We've got to cut even more corners. I'm tired of people thinking we're wealthy because of my husband's income and our house, purchased when we had no idea what was around the corner and when it looked like we could save easily. We ask for clothing when relatives wish to give us gifts, and often they shop for us. No spurious shopping or splurges, for environmental reasons, too, though we have a small allowance for a few items. My computer for accessibility was $3000, though; things like that and uninsured house flooding blow the budget. There was the Kindle, but this is atypical and he really probably shouldn't have. We're middle income and spent wisely for people who didn't have medical problems--even five years ago, my medical problems slowed me down; they didn't stop me from working. We didn't anticipate so much so soon, and for a few years I was too sick to work and my son too continually sick to leave in childcare.

For goodness' sake, we need to recarpet if we move, but I can't stand adding this to our debt temporarily.

One thing I need to do is pull out all the stops with family members and friends (my sister thinks we have lots of $ despite my protests, one of my friends makes comparisons) and let them know more clearly, exactly so that some of the expectations of us (in terms of travel, gifts, spending) are not misunderstood as unwillingness/being unfriendly. I need to let them know how much our insurance company is not paying for. We do allow ourselves to take the kids to the zoo or to the occasional movie, but we can't blow money because others think that we can. Often others think that we should be paying more by comparison (my sister). Appearances can be deceiving, and often we're expected to shoulder more of the cost of something because people think we can.
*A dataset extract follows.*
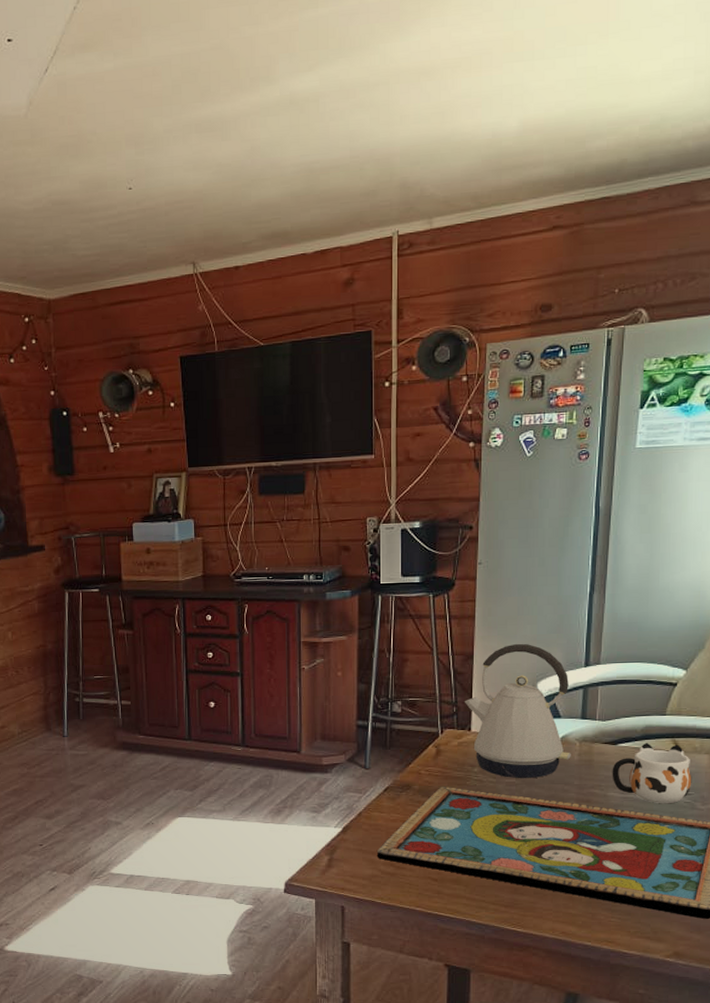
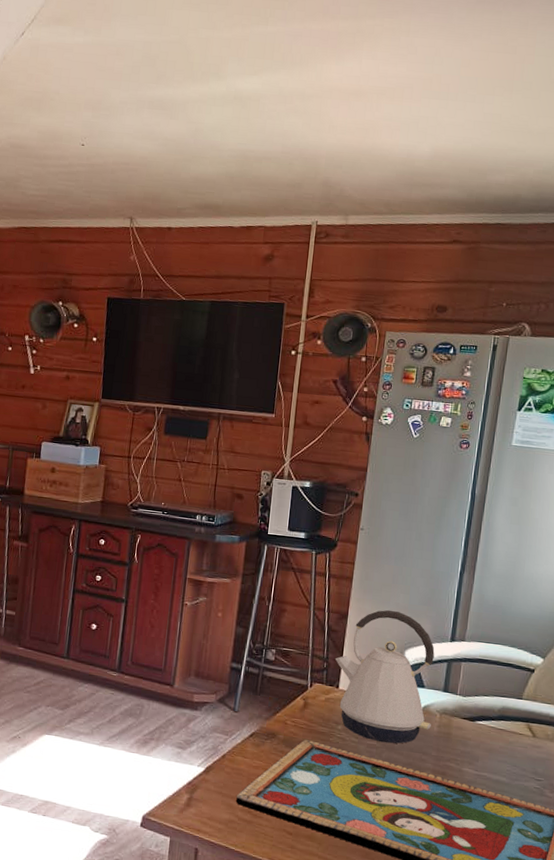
mug: present [612,742,692,804] -> none [468,723,543,787]

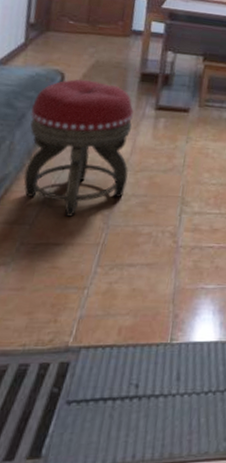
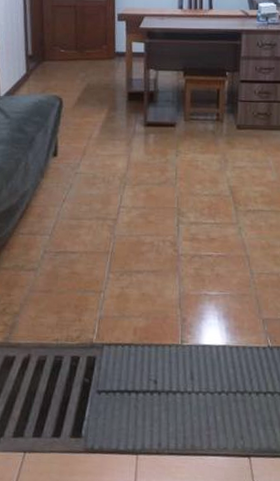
footstool: present [23,79,134,217] -> none [39,103,126,228]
Even though my husband was unemployed for a while last year.

Thursday, May 1, 2008

Disability Fairy

I just received a personal email from someone at work--I'd asked if she is okay since I'd seen her crying there. She's been told she can't work on an international project because of her health issues, which is ridiculous. So she's already started looking for other work. I've emailed back my emotional support and an offer of practical support.

This has got to stop. Our employer has no policy for employees with disabilities. None. So people play pass-the-buck. It's everyone else's job, and for the most part no one person shows any accountability for their actions. If I keep gathering people who are angry about lack of accommodations and their allies, the employer's going to have one heck of an angry contingent to deal with.

Every time I feel guilty for making my demands, something reminds me it's not just for me. It's for 1 out of 7 of us.

Blog Roll, BADD, Etc.

If anyone wants on my blog roll and isn't on it, please just email me and let me know. I'll update mine when I'm chilling post-surgery. It will take me a few days or more to read through all the great BADD entries and to comment as I can, but I'm enjoying the ones I have read.

I was reminded today that anyone can become disabled at any time, even young and healthy people. Although I know this person suddenly gets everything, I'd rather he not have to learn in this way.